Les premières cartes SIM, de la taille d’une carte de crédit, ont été produites en Allemagne au début des années 1990 et se sont généralisées après l’adoption du format mini-SIM en 1996. Depuis, alors que cette carte s’est graduellement rétrécie (adoption du standard micro-SIM en 2003, puis nano-SIM en 2012), elle est devenue un objet connu de tous les consommateurs et symbolisant l’avènement de l’ère de latéléphonie mobile. La nano-SIM aura vraisemblablement été l’itération la plus petite de ce support, puisque l’industrie s’apprête à entendre sur un format dit « embedded » qui correspondrait, dès lors que les constructeurs l’adopteraient, à une sorte de dématérialisation de la fonctionnalité d’identification de l’abonné aujourd’hui assurée par la carte SIM.
Même si en réalité ce standard JEDEC, aussi parfois appelé « carte SIM électronique », prévoit la soudure d’une micro-puce à même les circuits du terminal, celle-ci deviendrait programmable par le biais de l’interface du téléphone et dispenserait les constructeurs d’inclure un connecteur et une fente dans leurs appareils. Samsung et Apple sont tous deux en discussion avec le consortium GSMA (qui fédère le secteur) sur l’adoption de telles cartes SIM électroniques. Le dispositif ne fait pas encore l’objet, cependant, d’un consensus en bonne et due forme : selon la patronne du GSMA, un tel consensus n’émergera pas avant l’an prochain. Pour le marché des mobiles, une telle évolution aura sans doute des conséquences considérables. Pour remplacer une chaîne de distribution qui s’est rodée depuis près d’une vingtaine d’années autour des cartes SIM et couvrant les constructeurs, les opérateurs, les points de vente et les utilisateurs, c’est une transformation d’envergure qui se prépare à la faveur de laquelle chaque intervenant tentera de tirer la couverture à soi.

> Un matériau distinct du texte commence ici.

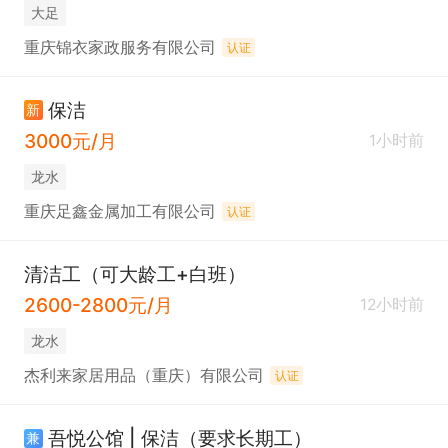
大足
重庆锦衣家政服务有限公司
认证
保洁
新
3000元/月
1小时前
龙水
重庆足鑫金属加工有限公司
认证
清洁工（可大龄工+白班）
2600-2800元/月
12小时前
龙水
杰利来家居用品（重庆）有限公司
认证
吾悦公馆 | 保洁（要求长期工）
兼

L’avènement de ce nouveau dispositif est souhaité surtout par les constructeurs, qui espèrent ainsi ravir aux opérateurs une partie au moins de la relation privilégiée que ceux-ci parviennent à établir et à entretenir avec les consommateurs par le biais des abonnements. De fait, aujourd’hui, la vente d’un abonnement se traduit en pratique par la remise de cette puce embarquée, qui en vient à symboliser le lien du consommateur avec son opérateur.
Après le passage à une version électronique de la carte SIM, le jeu sera en effet beaucoup plus ouvert pour les constructeurs, qui pourront commercialiser leurs appareils de manière plus indépendante des opérateurs. Cité dans le magazine Wired, Steve Perlman, le promoteur d’un nouveau type de réseau sans fil en voie de déploiement dans la région de San Francisco, note que les spécifications du nouvel iPhone comprennent pratiquement tous les types de réseaux sans fil en utilisation dans le monde, pour s’en réjouir. « Si vous construisez un téléphone compatible avec tous les réseaux du monde, vous facilitez la vie de ceux qui veulent migrer d’un opérateur à l’autre ». Perlman rappelle par ailleurs qu’Apple a indiqué lors de sa récente présentation vouloir aussi à l’avenir proposer des plans de financement pour ses téléphones, ce qui revient à se mettre en concurrence directe avec les opérateurs et leurs forfaits sur ce marché.
Certes, Apple n’a pas annoncé la généralisation de sa version propriétaire d’une telle puce, l’Apple SIM, qui n’est pour l’instant déployée que sur ses tablettes. Il faudra sans doute que deux ou trois intervenants majeurs introduisent une technologie unifiée pour qu’elle parvienne à s’imposer et à bousculer le status quo. Mais l’évolution vers la carte SIM électronique semble inéluctable, et il y a fort à parier qu’elle sera bénéfique pour les consommateurs.